Dans cette optique, les banques ont, dans certains pays, été nationalisées (en Inde, Indonésie, Mexique, etc.) et dans les pays où ne prévalait pas de tradition bancaire à proprement parlé, des institutions financières du développement (banques de développement et banques agricoles) ont été créées [Assidon, 1996]. Les pays d’Afrique francophone se sont inspirés du modèle français, ceux d’Amérique latine, de celui des Etats-Unis. De faibles taux d’intérêts subventionnés devaient par ailleurs stimuler la demande de crédit des populations rurales, favoriser l’utilisation d’intrants et donc soutenir le développement des petites exploitations agricoles. Enfin, les institutions internationales vouées au développement telles que la Banque Mondiale ou la FAO (Food and Agriculture Organisation) ont engagé sur cette période des montants considérables dans cette voie.
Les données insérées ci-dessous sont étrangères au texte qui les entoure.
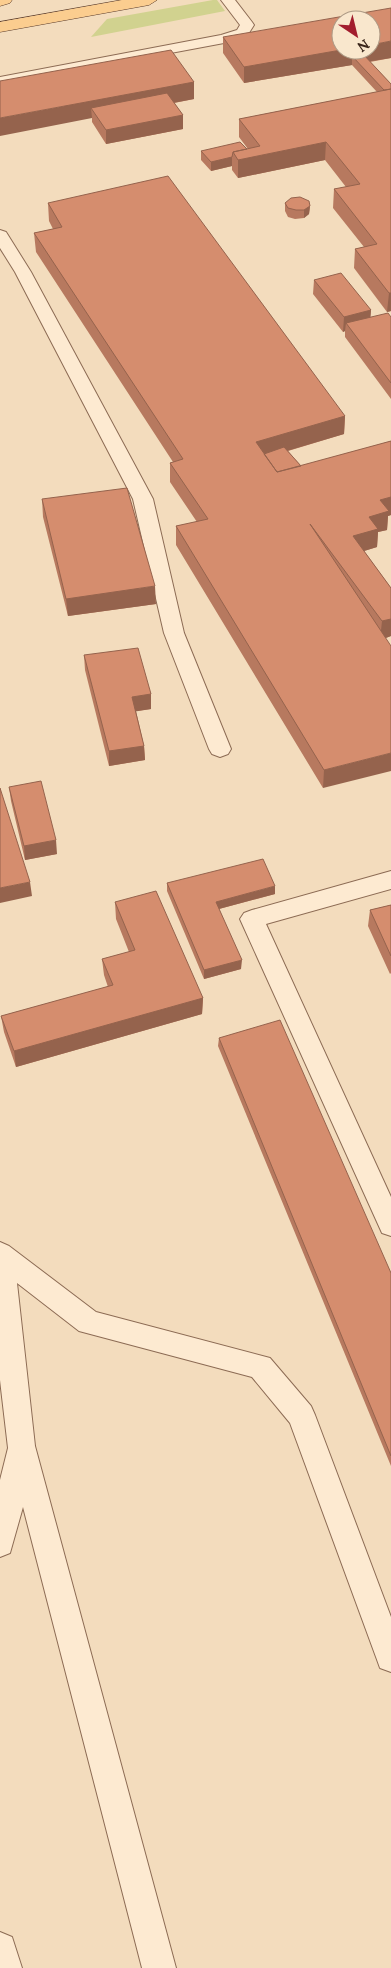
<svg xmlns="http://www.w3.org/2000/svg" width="391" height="1968" viewBox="0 0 391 1968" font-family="Lora,serif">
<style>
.green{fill:#d1d28f}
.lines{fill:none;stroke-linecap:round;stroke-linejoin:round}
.lane-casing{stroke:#8c6b54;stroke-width:2}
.primary-casing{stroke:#593a29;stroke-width:1}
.lane{fill:#fdead1;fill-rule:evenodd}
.primary{fill:#fbcd8f;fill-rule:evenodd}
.wall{fill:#b7795f}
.shaded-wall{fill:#95634d}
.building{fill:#d58d6e;stroke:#95634d}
</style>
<rect width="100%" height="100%" fill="#f3dcbd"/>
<path class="green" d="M 213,0 L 217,0 L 225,11 L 91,37 L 107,19 Z"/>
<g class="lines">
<defs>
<path id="lane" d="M 221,0 L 235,0 L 252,22 L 254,25 L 247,36 L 224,43 L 0,85 L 0,77 L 221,35 L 237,30 L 240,25 Z
M 0,230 L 6,232 L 31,272 L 153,499 L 184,633 L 231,749 L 228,754 L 220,757 L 212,754 L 209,749 L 164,633 L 133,499 L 15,272 L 0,248 Z
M 391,871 L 391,889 L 266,924 L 391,1197 L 391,1236 L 382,1233 L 240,919 L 244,913 L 252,910 Z
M 0,1242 L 9,1246 L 96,1312 L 270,1358 L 311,1406 L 315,1415 L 391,1617 L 391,1672 L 380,1668 L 376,1657 L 290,1423 L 252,1377 L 79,1331 L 17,1283 L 35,1446 L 176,1968 L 142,1968 L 23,1507 L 10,1553 L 0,1557 L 0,1480 L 8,1448 L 0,1380 Z
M 0,1932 L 12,1937 L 22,1968 L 0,1968 Z"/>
<path id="primary" d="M 0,0 L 12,0 L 10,3 L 0,6 Z
M 122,0 L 157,0 L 149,5 L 0,32 L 0,22 Z"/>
</defs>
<use href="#lane" class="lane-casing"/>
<use href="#primary" class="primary-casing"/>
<use href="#lane" class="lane"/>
<use href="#primary" class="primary"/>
</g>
<path class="wall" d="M 223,37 L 391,58 L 370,62 L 391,84 L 391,311 L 387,312 L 354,268 L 355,249 L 364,247 L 333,208 L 334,189 L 346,187 L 325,160 L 238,178 L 232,170 L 232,166 L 211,171 L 201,160 L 201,151 L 248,149 L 239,137 L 239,119 L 377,92 L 352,65 L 244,83 L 223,53 Z
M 0,81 L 194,82 L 194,99 L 174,103 L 183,115 L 183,129 L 106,144 L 92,122 L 92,118 Z
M 48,203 L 345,416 L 344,434 L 288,451 L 301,466 L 391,441 L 391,515 L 388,516 L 387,530 L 378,532 L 377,547 L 364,551 L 391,588 L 391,636 L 386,638 L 323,788 L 176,545 L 176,526 L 197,522 L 170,482 L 170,463 L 173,462 L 36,252 L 34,233 L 53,229 L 49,221 Z
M 285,203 L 310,206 L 309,214 L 304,218 L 295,219 L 288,217 L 285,211 Z
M 314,280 L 371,310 L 370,317 L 391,317 L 391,399 L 345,337 L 345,331 L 343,332 L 313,294 Z
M 42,499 L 156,604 L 68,616 L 43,517 Z
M 84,655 L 151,694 L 151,709 L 136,711 L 144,746 L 145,760 L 109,766 L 85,670 Z
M 9,787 L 57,854 L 25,860 L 11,801 Z
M 167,883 L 275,894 L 219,909 L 241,969 L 204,979 L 167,891 Z
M 115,902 L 203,998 L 202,1014 L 16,1067 L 4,1032 L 1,1016 L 108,987 L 104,975 L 102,959 L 129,952 L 116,919 Z
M 391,905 L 391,973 L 390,974 L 368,926 L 370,910 Z
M 219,1038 L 391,1273 L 391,1466 L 218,1046 Z"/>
<path class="shaded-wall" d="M 391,41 L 391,58 L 359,63 L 352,56 L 352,65 L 244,83 L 244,67 L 341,50 L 371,50 L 371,45 Z
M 194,82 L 194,99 L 98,117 L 91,108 L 92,118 L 0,136 L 0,118 Z
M 183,115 L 183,129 L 106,144 L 106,130 Z
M 326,142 L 325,160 L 238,178 L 238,160 Z
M 232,157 L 232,166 L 211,171 L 211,162 Z
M 310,206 L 309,214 L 304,218 L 304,210 Z
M 389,293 L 391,293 L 391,311 L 387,312 Z
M 371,310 L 370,325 L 346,323 L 345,331 L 343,332 L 344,317 Z
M 345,416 L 344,434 L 263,458 L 256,442 Z
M 391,497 L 391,515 L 388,516 L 387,530 L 378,532 L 377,547 L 351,555 L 353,536 L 369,517 L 380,500 Z
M 155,586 L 156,604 L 68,616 L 66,599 Z
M 391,619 L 391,636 L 380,640 L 382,621 Z
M 151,694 L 151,709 L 132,712 L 132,697 Z
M 144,746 L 145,760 L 109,766 L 109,751 Z
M 391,753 L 391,771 L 323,788 L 324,770 Z
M 56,840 L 57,854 L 25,860 L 24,846 Z
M 30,882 L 32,896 L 0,903 L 0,888 Z
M 275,886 L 275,894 L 215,910 L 216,902 Z
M 242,960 L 241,969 L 204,979 L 204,970 Z
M 203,998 L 202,1014 L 16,1067 L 14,1051 Z"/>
<path class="building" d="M 391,8 L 391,41 L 371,45 L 371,20 L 341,20 L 341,50 L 244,67 L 223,37 Z
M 171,50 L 194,82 L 0,118 L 0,81 Z
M 363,54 L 391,84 L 391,89 L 384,90 L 352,56 Z
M 391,89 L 391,293 L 389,293 L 355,249 L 377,244 L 334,189 L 360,184 L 326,142 L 238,160 L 233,152 L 260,146 L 239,119 Z
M 167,93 L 183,115 L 106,130 L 91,108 Z
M 240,142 L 247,149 L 233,152 L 232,157 L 211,162 L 201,151 Z
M 168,176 L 345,416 L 256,442 L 277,472 L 391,441 L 391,497 L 380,500 L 389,511 L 369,517 L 378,529 L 353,536 L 391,588 L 391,619 L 382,621 L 310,524 L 391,646 L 391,753 L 324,770 L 176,526 L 208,519 L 170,463 L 183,459 L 34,233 L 62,227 L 48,203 Z
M 300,197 L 309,201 L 310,206 L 304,210 L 296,210 L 288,208 L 285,203 L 291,198 Z
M 341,273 L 371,310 L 344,317 L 314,280 Z
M 388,313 L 391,317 L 391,383 L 346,323 Z
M 284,447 L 301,466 L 277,472 L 264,454 Z
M 127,488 L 155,586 L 66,599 L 42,499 Z
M 138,648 L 151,694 L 132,697 L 144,746 L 109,751 L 84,655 Z
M 41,781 L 56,840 L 24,846 L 9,787 Z
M 0,788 L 30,882 L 0,888 Z
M 263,859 L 275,886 L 216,902 L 242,960 L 204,970 L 167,883 Z
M 156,891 L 203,998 L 14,1051 L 1,1016 L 113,985 L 102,959 L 135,950 L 115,902 Z
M 391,905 L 391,956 L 370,910 Z
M 280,1020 L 391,1273 L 391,1456 L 219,1038 Z"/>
<g transform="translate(356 35) rotate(145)"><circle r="24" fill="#f9e7cd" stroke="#ad9a85"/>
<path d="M0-4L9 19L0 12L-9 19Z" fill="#a21d2d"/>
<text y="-8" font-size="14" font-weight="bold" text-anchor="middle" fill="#3a261a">N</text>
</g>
</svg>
Néanmoins, dès les années 1970, la politique de libéralisation financière vient rompre avec des systèmes financiers conçus et organisés comme « partie fonctionnelle » des politiques de développement [Assidon, 1996 :157].

Notes
5.

Dans l’approche classique, les institutions bancaires organisent la collecte de l’épargne et autorisent la rencontre de l’offre et de la demande de capitaux. Dans l’approche Keynésienne, leur rôle consiste à « transformer les liquidités », c’est-à-dire qu’elles transforment les encaisses monétaires liquides en des actifs moins liquides [Mounier, 1992].